L’analyse de l’ADN montre que l’homo sapiens compte en Europe quelques pour cent de gênes issus de Neandertal et en Asie également quelques pour cent issus des descendants locaux d’erectus, ce qui pourrait signifier des mélanges entre les arrivants et les populations locales, sachant que ces mélanges peuvent aussi avoir eu lieu en Afrique où les espèces étaient encore présentes avant la sortie d’Afrique d’homo sapiens.
Pourquoi est-ce homo sapiens qui a survécu et pas les autres ? A cette question qui fait le titre du livre, il n’y a pas actuellement de réponse sûre. L’auteur suppose par exemple que Néandertal a disparu « tout seul » alors qu’une autre hypothèse serait qu’il ait perdu dans la concurrence avec le nouvel arrivant.
Parmi les idées avancées, je retiens que l’homo sapiens aurait bénéficié d’une mutation qui a allongé fortement sa durée de vie (pour ceux qui atteignaient l’âge adulte et pour les femmes survivaient à l’accouchement), faisant passer celle-ci d’une trentaine d’années à plus de quarante ans. La conséquence en a été que la transmission des savoir-faire, qui ne se faisait pas forcément directement de parents à adolescents pour des raisons de mortalité anticipée, a pu se faire de grands parents à enfants. Le fait d’avoir un lien social beaucoup plus diversifié (avec parents, oncles et tantes, grands-parents etc.) a favorisé une orientation du cerveau vers la maîtrise de liens sociaux très complexes.

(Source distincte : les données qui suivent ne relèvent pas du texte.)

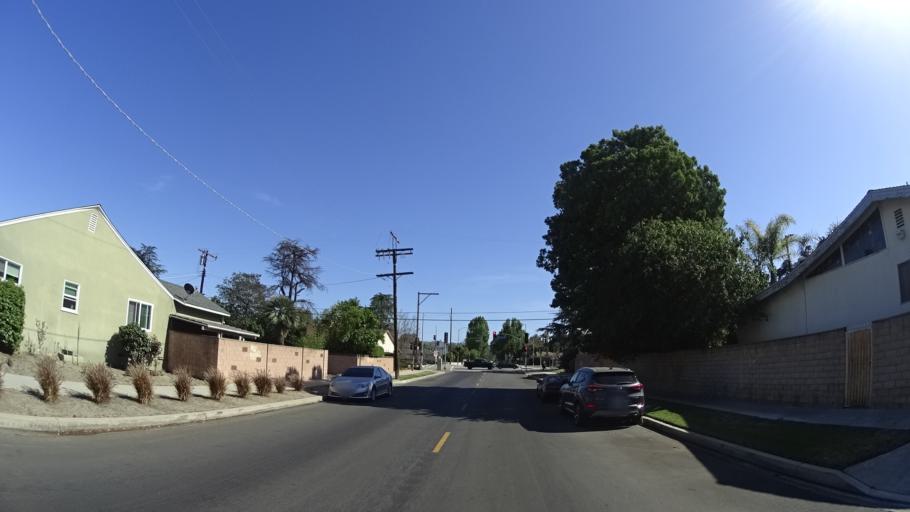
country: US
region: California
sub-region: Los Angeles County
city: North Hollywood
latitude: 34.1694
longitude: -118.4095
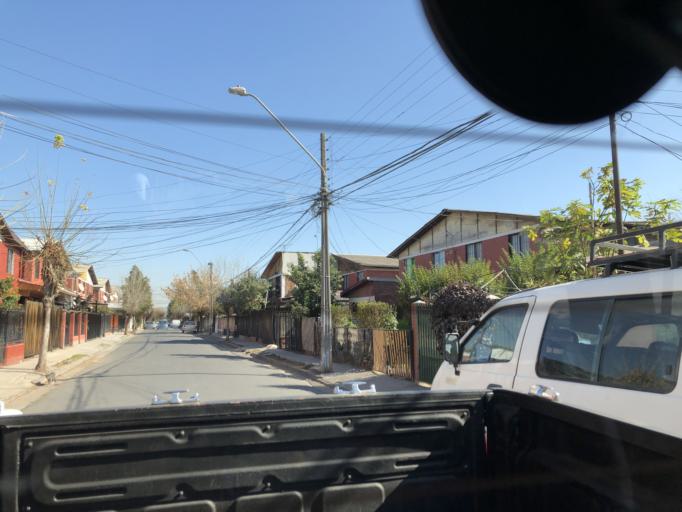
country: CL
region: Santiago Metropolitan
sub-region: Provincia de Cordillera
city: Puente Alto
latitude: -33.5653
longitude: -70.5752
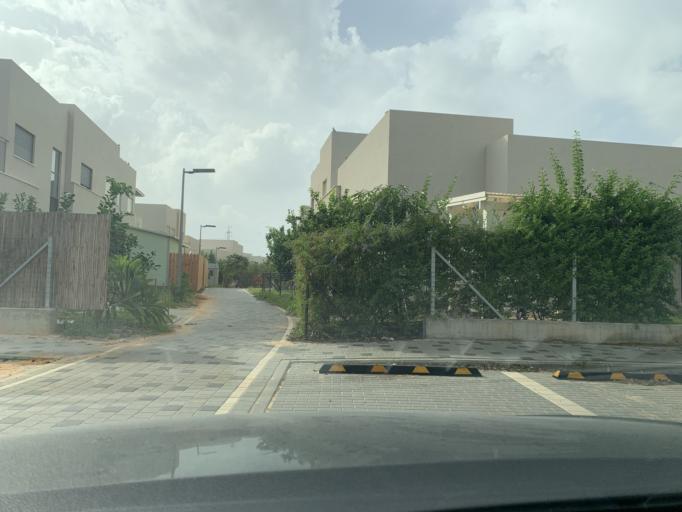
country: IL
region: Central District
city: Tirah
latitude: 32.2162
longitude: 34.9349
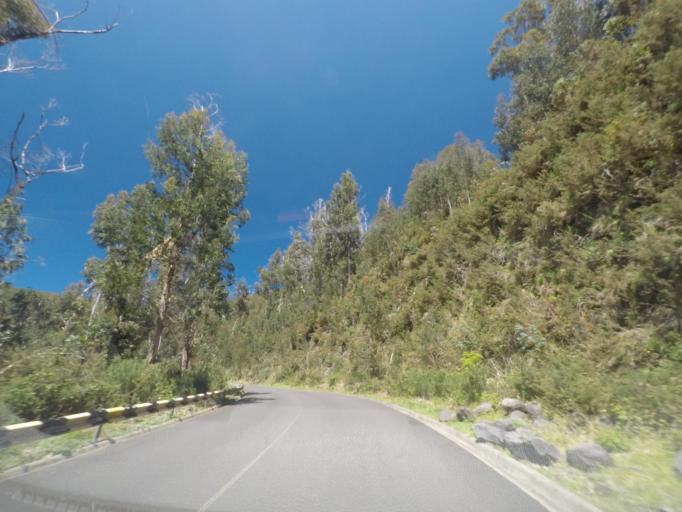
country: PT
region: Madeira
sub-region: Calheta
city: Arco da Calheta
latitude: 32.7413
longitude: -17.1274
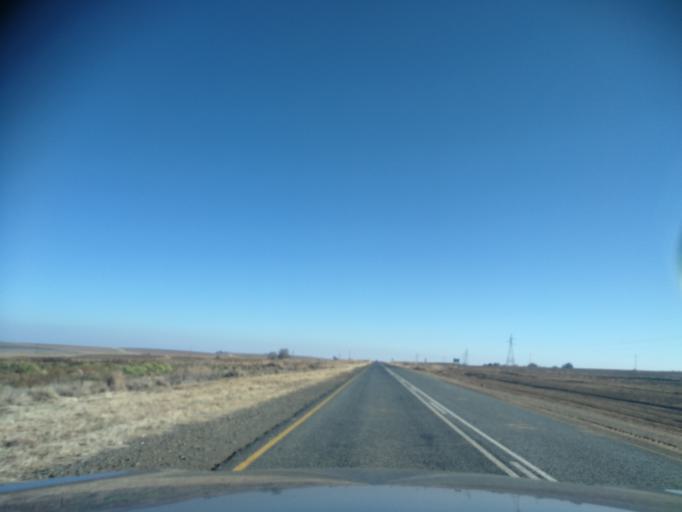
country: ZA
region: Orange Free State
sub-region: Thabo Mofutsanyana District Municipality
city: Bethlehem
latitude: -28.1143
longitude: 28.1944
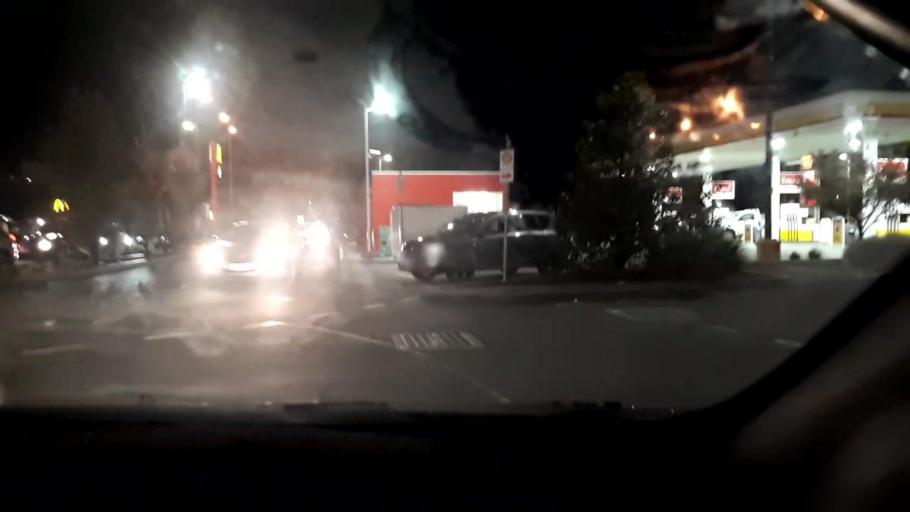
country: AU
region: Victoria
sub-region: Casey
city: Cranbourne East
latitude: -38.1188
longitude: 145.3210
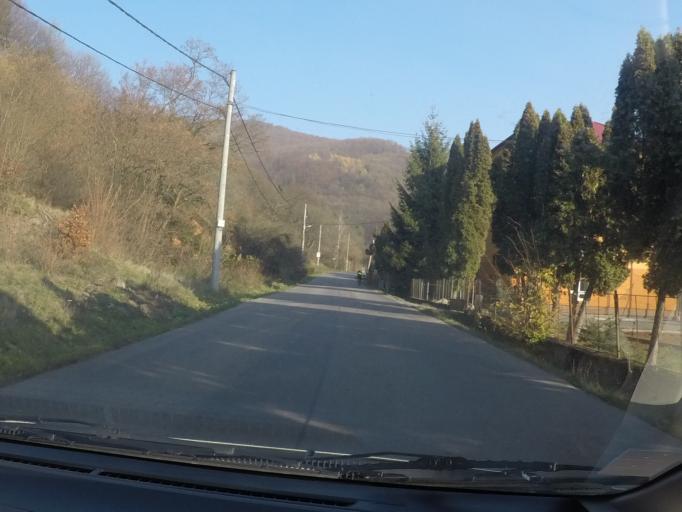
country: SK
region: Banskobystricky
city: Zarnovica
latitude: 48.4609
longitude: 18.7584
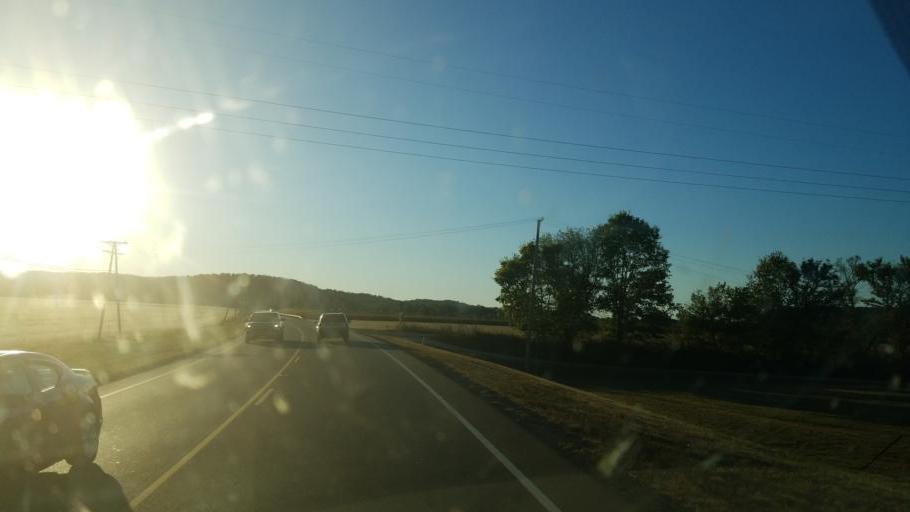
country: US
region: Ohio
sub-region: Coshocton County
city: Coshocton
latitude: 40.3025
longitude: -81.8988
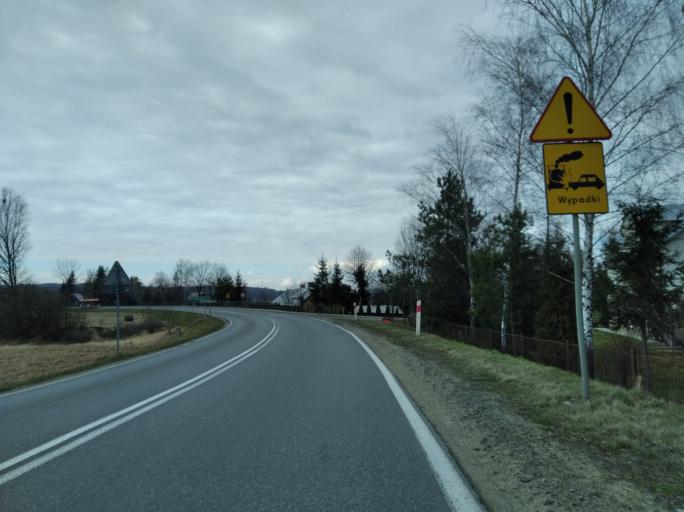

L’auteur aborde la question de la poursuite actuelle de l’évolution, pour affirmer qu’elle est probablement plus rapide qu’hier, d’abord parce que la population a augmenté (donc la possibilité de mutations favorables), ensuite en raison de changements rapides de l’environnement. Il estime ainsi que les très longues traversées dues à la traite négrière ou celles qui ont conduit à la colonisation des iles polynésiennes ont sélectionné des personnes capables d’accumuler des réserves, ce qui pourrait expliquer aujourd’hui la forte prévalence à l’hypertension chez les afro américains ou celle de l’obésité dans les populations polynésiennes. Selon un anthropologue, l’augmentation actuelle d’affections comme l’autisme, la schizophrénie, les allergies, l’asthme ou les maladies auto-immunes représenterait le désavantage de changements génétiques qui furent des avantages dans d’autres circonstances.
La question de la couleur de la peau est un exemple du caractère ambivalent en soi d’une mutation, qui se révèle un avantage ou un désavantage selon les conditions de l’environnement. Nos ancêtres africains avaient très certainement la peau noire, ce qui les protégeaient des conséquences de l’exposition aux UV (augmentation de la destruction de l’acide folique et multiplication des cancers de la peau) mais en cas de faible ensoleillement la peau noire provoque un risque de déficience en vitamine D (ce qui entraîne du rachitisme), ce qui explique que la mutation vers une peau blanche ait pu se propager dans les pays européens, d’après l’auteur il y a moins de 15 000 ans.